Sait Faik mostly published under the name Sait Faik, other pen names being Adalı ("Island dweller"), Sait Faik Adalı, and S. F..

==Bibliography==

Works by Sait
| Year | Name | Translated name | Type |
|---|---|---|---|
| 1936 | Semaver | The Samovar | Short stories |
| 1939 | Sarnıç | The Cistern | Short stories |
| 1940 | Şahmerdan | The Pile Driver | Short stories |
| 1944 | Medarı Maişet Motoru | The Boat of Livelihood | Novel |
| 1948 | Lüzumsuz Adam | The Useless Man | Short stories |
| 1950 | Mahalle Kahvesi | Local Coffee Shop | Short stories |
| 1951 | Havada Bulut | Cloud in the Sky | Short stories |
| 1951 | Kumpanya | The Troupe | Short stories |
| 1952 | Havuz Başı | The Poolside | Short stories |
| 1952 | Son Kuşlar | The Last Birds | Short stories |
| 1953 | Kayıp Aranıyor | The Missing | Novel |
| 1953 | Şimdi Sevişme Vakti | Now is the Time for Making Love | Poems |
| 1954 | Alemdağ'da Var Bir Yılan | There's a Snake at Alemdağ | Short stories |
| 1954 | Az Şekerli | Just A Little Sugar | Short stories |
| 1955 | Tüneldeki Çocuk | Boy in a Tunnel | Short stories |
| 1956 | Mahkeme Kapısı | Law Court | Reportage |

==Legacy==
Sait Faik left his wealth to the Darüşşafaka School for orphans.

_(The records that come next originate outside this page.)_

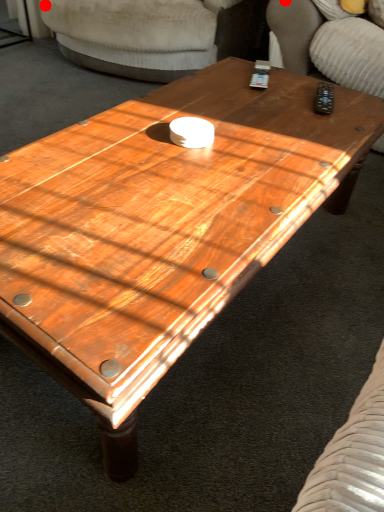
Question: Two points are circled on the image, labeled by A and B beside each circle. Which point is closer to the camera?

Choices:
 (A) A is closer
 (B) B is closer

Answer: (B)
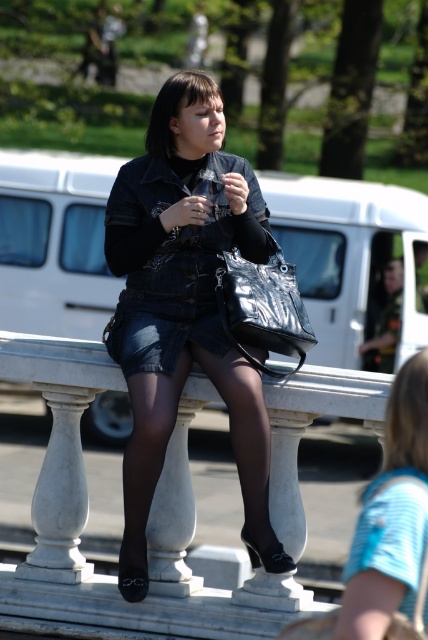
The woman is wearing two items at the center of the image. Which item has a greater width between the black tights at center and the denim shorts at center?

The black tights at center has a greater width than the denim shorts at center.

You are standing at the point labeled as point [165,452] in the image. What object are you standing on?

You are standing on the black tights at center.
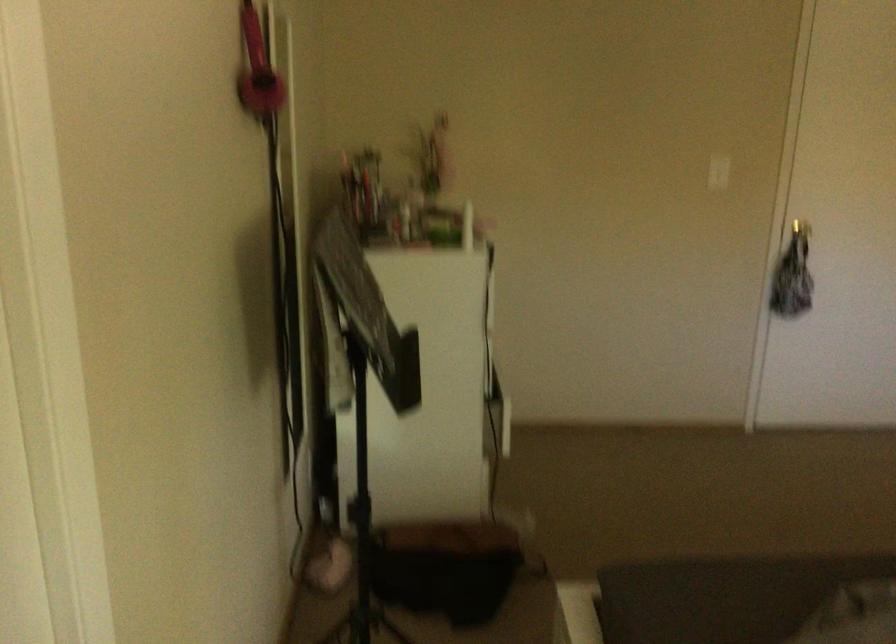
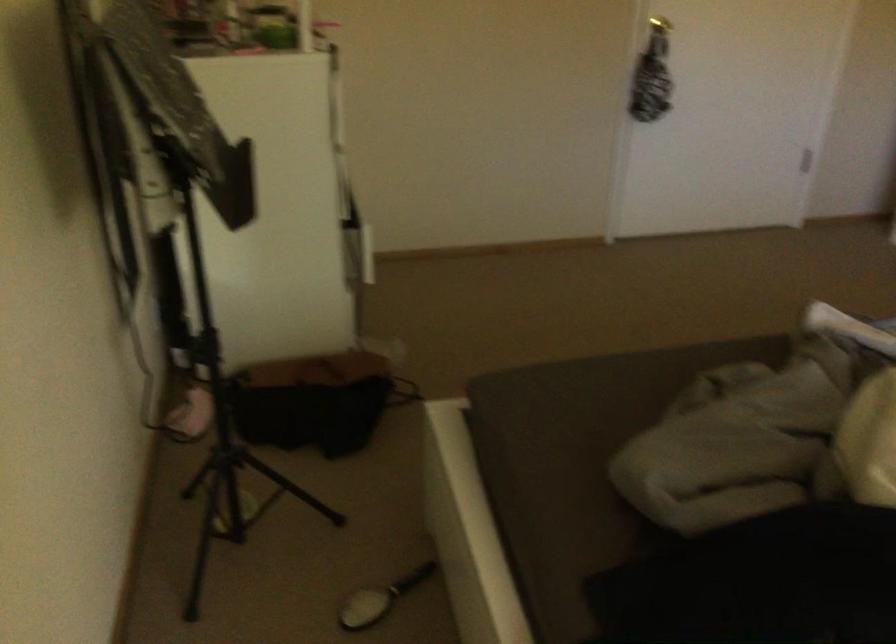
Question: The first image is from the beginning of the video and the second image is from the end. How did the camera likely rotate when shooting the video?

Choices:
 (A) Left
 (B) Right
 (C) Up
 (D) Down

Answer: (D)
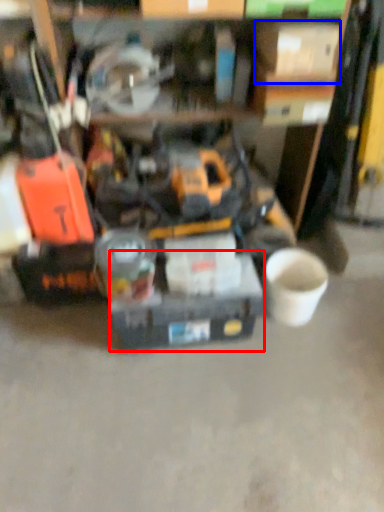
Question: Which point is closer to the camera, box (highlighted by a red box) or box (highlighted by a blue box)?

Choices:
 (A) box
 (B) box

Answer: (B)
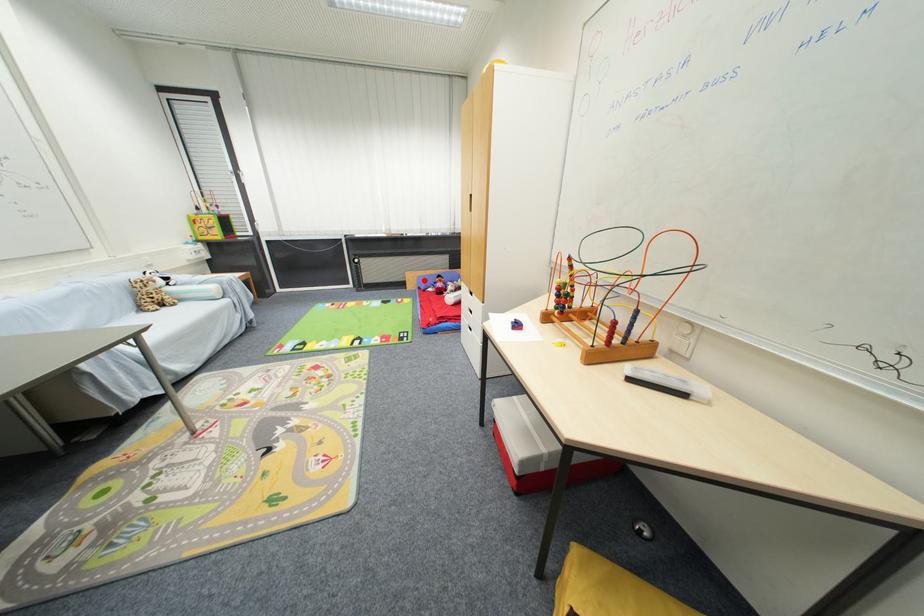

The Sait Faik foundation is still run by Darüşşafaka Society, maintaining his Burgaz House as the Sait Faik Abasıyanık Museum and since 1954 giving the annual Sait Faik Literature Prize to the best collection of short stories. The first Sait Faik Short Story prize winner was "Gazoz Ağacı" by Sabahattin Kudret Aksal and this most prestigious literary prize has been given so far to some of the best Turkish authors including Pınar Kür, Tomris Uyar, Füruzan and Nazlı Eray.